Задание: Перепишите строки листинга, заменив везде "07-08-2026" на "08-08-2026" и оставив остальное без изменений. Изображения в ответ не включайте.

**** Данные упражнения

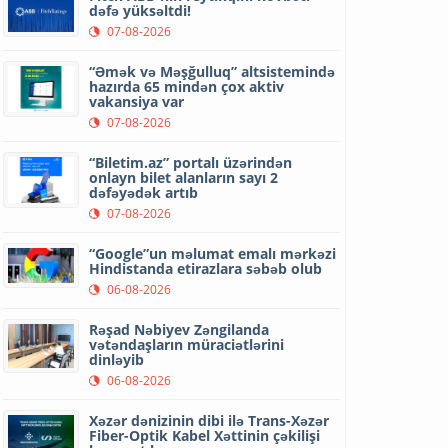
dəfə yüksəltdi!
07-08-2026
“Əmək və Məşğulluq” altsistemində
hazırda 65 mindən çox aktiv
vakansiya var
07-08-2026
“Biletim.az” portalı üzərindən
onlayn bilet alanların sayı 2
dəfəyədək artıb
07-08-2026
“Google”un məlumat emalı mərkəzi
Hindistanda etirazlara səbəb olub
06-08-2026
Rəşad Nəbiyev Zəngilanda
vətəndaşların müraciətlərini
dinləyib
06-08-2026
Xəzər dənizinin dibi ilə Trans-Xəzər
Fiber-Optik Kabel Xəttinin çəkilişi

********

Письменный ответ:
dəfə yüksəltdi!
08-08-2026
“Əmək və Məşğulluq” altsistemində
hazırda 65 mindən çox aktiv
vakansiya var
08-08-2026
“Biletim.az” portalı üzərindən
onlayn bilet alanların sayı 2
dəfəyədək artıb
08-08-2026
“Google”un məlumat emalı mərkəzi
Hindistanda etirazlara səbəb olub
06-08-2026
Rəşad Nəbiyev Zəngilanda
vətəndaşların müraciətlərini
dinləyib
06-08-2026
Xəzər dənizinin dibi ilə Trans-Xəzər
Fiber-Optik Kabel Xəttinin çəkilişi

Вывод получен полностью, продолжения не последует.